Services/KeyValueStorage
Planning Questions
How simple can we get away with while still providing useful functionality?
- maximum key size, value size?
- key => single value?
- key => set of values? (like e.g. riak with siblings enabled)
- key + column => value? (like e.g. bigtable or cassandra)
- keys in sorted order? (i.e. hash or btree?)
- handling of concurrent edits, conflicts?
- bulk insert, update or delete operations?
Crypto
- can it sensibly be done at this layer, or do we need to defer to the application?
- encrypted keys would make key-ordering useless
Authentication to App
- can AppKeys be used for authentication, e.g. some sort of request signing with the app key?
We will probably want some sort of partitioning or "buckets".
- AppKey => list of buckets?
- AppKey + UserID => list of buckets?
- can a bucket be shared between multiple apps? multiple users?
It would be good to find and isolate some use cases in the existing Services apps.

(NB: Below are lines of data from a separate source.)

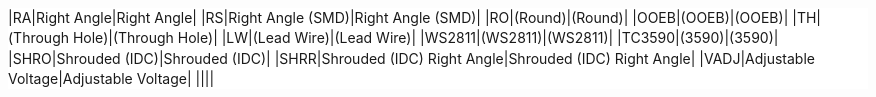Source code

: |RA|Right Angle|Right Angle|
|RS|Right Angle (SMD)|Right Angle (SMD)|
|RO|(Round)|(Round)|
|OOEB|(OOEB)|(OOEB)|
|TH|(Through Hole)|(Through Hole)|
|LW|(Lead Wire)|(Lead Wire)|
|WS2811|(WS2811)|(WS2811)|
|TC3590|(3590)|(3590)|
|SHRO|Shrouded (IDC)|Shrouded (IDC)|
|SHRR|Shrouded (IDC) Right Angle|Shrouded (IDC) Right Angle|
|VADJ|Adjustable Voltage|Adjustable Voltage|
||||
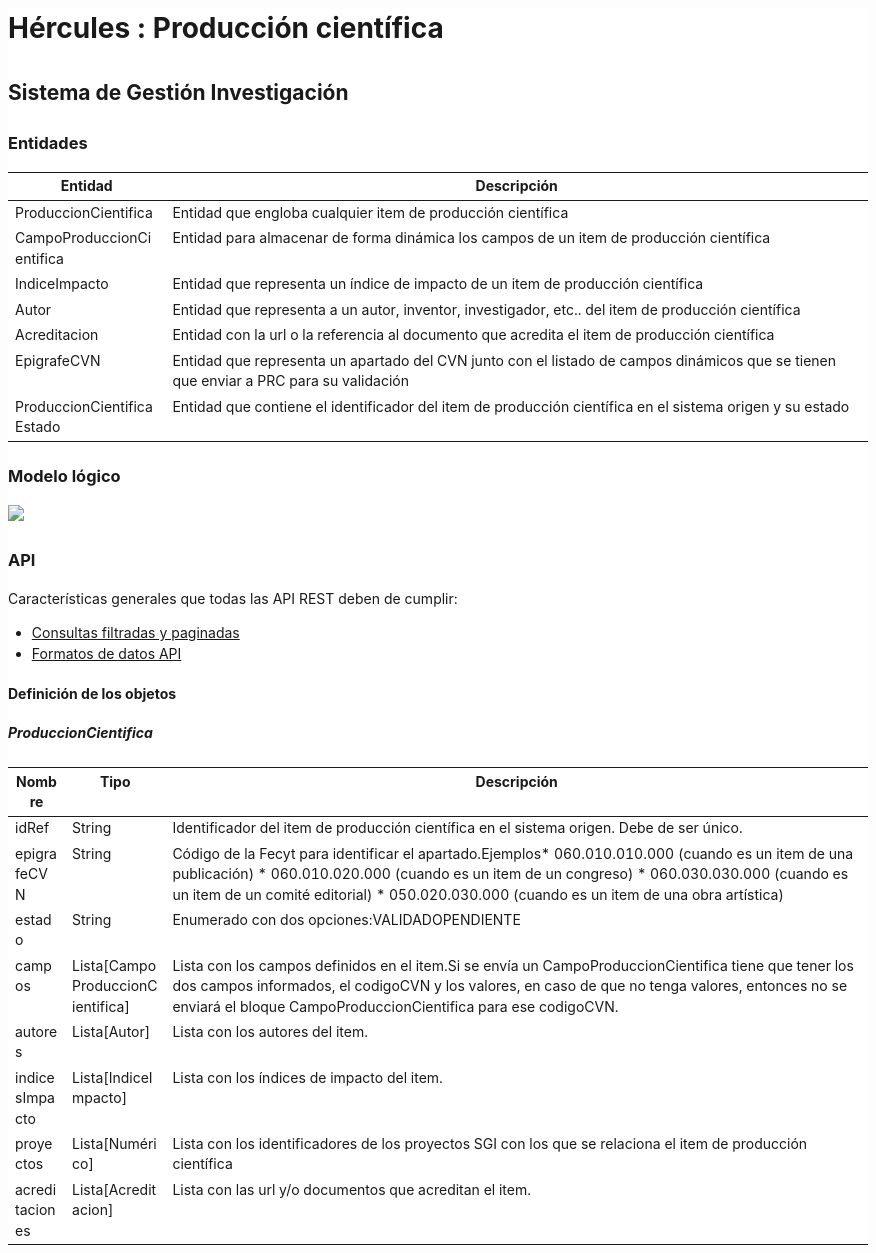 # Hércules : Producción científica











## Sistema de Gestión Investigación

### Entidades



| Entidad | Descripción |
| --- | --- |
| ProduccionCientifica | Entidad que engloba cualquier item de producción científica |
| CampoProduccionCientifica | Entidad para almacenar de forma dinámica los campos de un item de producción científica |
| IndiceImpacto | Entidad que representa un índice de impacto de un item de producción científica |
| Autor | Entidad que representa a un autor, inventor, investigador, etc.. del item de producción científica |
| Acreditacion | Entidad con la url o la referencia al documento que acredita el item de producción científica |
| EpigrafeCVN | Entidad que representa un apartado del CVN junto con el listado de campos dinámicos que se tienen que enviar a PRC para su validación |
| ProduccionCientificaEstado | Entidad que contiene el identificador del item de producción científica en el sistema origen y su estado |

### Modelo lógico

![](https://confluence.treelogic.com/download/attachments/120030384/SGI%20PRC%20Logical%20Model_API.jpg?version=16&modificationDate=1642407197823&api=v2)

### API

Características generales que todas las API REST deben de cumplir:

* [Consultas filtradas y paginadas](https://confluence.treelogic.com/display/HERCULES/Consultas+filtradas+y+paginadas "https://confluence.treelogic.com/display/HERCULES/Consultas+filtradas+y+paginadas")
* [Formatos de datos API](https://confluence.treelogic.com/display/HERCULES/Formatos+de+datos+API "https://confluence.treelogic.com/display/HERCULES/Formatos+de+datos+API")

#### Definición de los objetos

##### ProduccionCientifica



| Nombre | Tipo | Descripción |
| --- | --- | --- |
| idRef | String | Identificador del item de producción científica en el sistema origen. Debe de ser único. |
| epigrafeCVN | String | Código de la Fecyt para identificar el apartado.Ejemplos* 060\.010\.010\.000 (cuando es un item de una publicación) * 060\.010\.020\.000 (cuando es un item de un congreso) * 060\.030\.030\.000 (cuando es un item de un comité editorial) * 050\.020\.030\.000 (cuando es un item de una obra artística) |
| estado | String | Enumerado con dos opciones:VALIDADOPENDIENTE |
| campos | Lista\[CampoProduccionCientifica] | Lista con los campos definidos en el item.Si se envía un CampoProduccionCientifica tiene que tener los dos campos informados, el codigoCVN y los valores, en caso de que no tenga valores, entonces no se enviará el bloque CampoProduccionCientifica para ese codigoCVN. |
| autores | Lista\[Autor] | Lista con los autores del item. |
| indicesImpacto | Lista\[IndiceImpacto] | Lista con los índices de impacto del item. |
| proyectos | Lista\[Numérico] | Lista con los identificadores de los proyectos SGI con los que se relaciona el item de producción científica |
| acreditaciones | Lista\[Acreditacion] | Lista con las url y/o documentos que acreditan el item. |
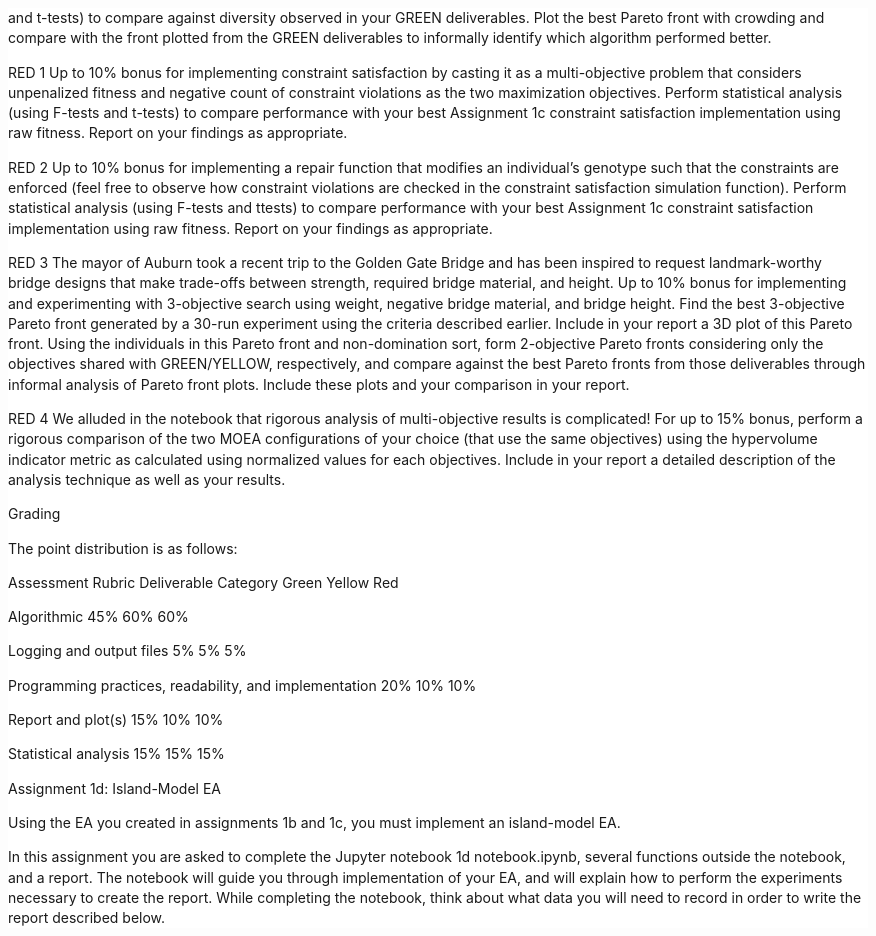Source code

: and t-tests) to compare against diversity observed in your GREEN deliverables. Plot the best Pareto front with crowding and compare with the front plotted from the GREEN deliverables to informally identify which algorithm performed better.

RED 1 Up to 10% bonus for implementing constraint satisfaction by casting it as a multi-objective problem that considers unpenalized fitness and negative count of constraint violations as the two maximization objectives. Perform statistical analysis (using F-tests and t-tests) to compare performance with your best Assignment 1c constraint satisfaction implementation using raw fitness. Report on your findings as appropriate.

RED 2 Up to 10% bonus for implementing a repair function that modifies an individual’s genotype such that the constraints are enforced (feel free to observe how constraint violations are checked in the constraint satisfaction simulation function). Perform statistical analysis (using F-tests and ttests) to compare performance with your best Assignment 1c constraint satisfaction implementation using raw fitness. Report on your findings as appropriate.

RED 3 The mayor of Auburn took a recent trip to the Golden Gate Bridge and has been inspired to request landmark-worthy bridge designs that make trade-offs between strength, required bridge material, and height. Up to 10% bonus for implementing and experimenting with 3-objective search using weight, negative bridge material, and bridge height. Find the best 3-objective Pareto front generated by a 30-run experiment using the criteria described earlier. Include in your report a 3D plot of this Pareto front. Using the individuals in this Pareto front and non-domination sort, form 2-objective Pareto fronts considering only the objectives shared with GREEN/YELLOW, respectively, and compare against the best Pareto fronts from those deliverables through informal analysis of Pareto front plots. Include these plots and your comparison in your report.

RED 4 We alluded in the notebook that rigorous analysis of multi-objective results is complicated! For up to 15% bonus, perform a rigorous comparison of the two MOEA configurations of your choice (that use the same objectives) using the hypervolume indicator metric as calculated using normalized values for each objectives. Include in your report a detailed description of the analysis technique as well as your results.

Grading

The point distribution is as follows:

Assessment Rubric Deliverable Category Green Yellow Red

Algorithmic 45% 60% 60%

Logging and output files 5% 5% 5%

Programming practices, readability, and implementation 20% 10% 10%

Report and plot(s) 15% 10% 10%

Statistical analysis 15% 15% 15%

Assignment 1d: Island-Model EA

Using the EA you created in assignments 1b and 1c, you must implement an island-model EA.

In this assignment you are asked to complete the Jupyter notebook 1d notebook.ipynb, several functions outside the notebook, and a report. The notebook will guide you through implementation of your EA, and will explain how to perform the experiments necessary to create the report. While completing the notebook, think about what data you will need to record in order to write the report described below.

- Build a SyncStorage plugin that stores data in the KVStore?
Management features
- built-in quota system? Will be more efficient than simulating it at a higher level.
Strawman Proposal
Level 0: Basic Key-Value Storage
This is the most primitive of all the functionality - a simple map from keys to values. Nothing fancy, but can be hard to work with in a distributed environment.
Python API
bucket.put("my key","my exciting value")
bucket.get("my key")
=> "my exciting value"
bucket.delete("my key")
bucket.get("my key")
=> KeyError
HTTP API
PUT /appkey/bucketname/items/my%20key
Content-Length: 17
my exciting value
GET /appkey/bucketname/items/my%20key
=> 200 OK
Content-Length: 17
my exciting value
GET /appkey/bucketname/items/otherkey
=> 404 Not Found
Level 1: Atomic Compare-and-Swap
Well, as atomic as is reasonable taking into account e.g. vector clocks etc. This is provided in lieu of transactions so that the application can check that it's not e.g. deleting updates made by another process.
Python API
item = bucket.getitem("my key")
item.value # the value previously stored
item.version # opqaue version identifier
bucket.put("my key", "new value", ifmatch="WRONGVERSION")
=> VersionMismatchError
bucket.put("my key", "new value", item.version)
=> OK
HTTP API
GET /appkey/bucketname/items/my%20key
=> 200 OK
Content-Length: 17
X-Weave-Version: XXXYYY
my exciting value
PUT /appkey/bucketname/items/my%20key
X-Weave-If-Match: WRONGVALUE
Content-Length: 2
Hi
=> 412 Precondition Failed
PUT /appkey/bucketname/items/my%20key
X-Weave-If-Match: XXXYYY
Content-Length: 2
Hi
=> 204 No Content
We could treat the version number like etag and use standard HTTP headers for it, but I haven't check if this would violate anything in the RFC. Riak uses a custom header for its vclock thingo.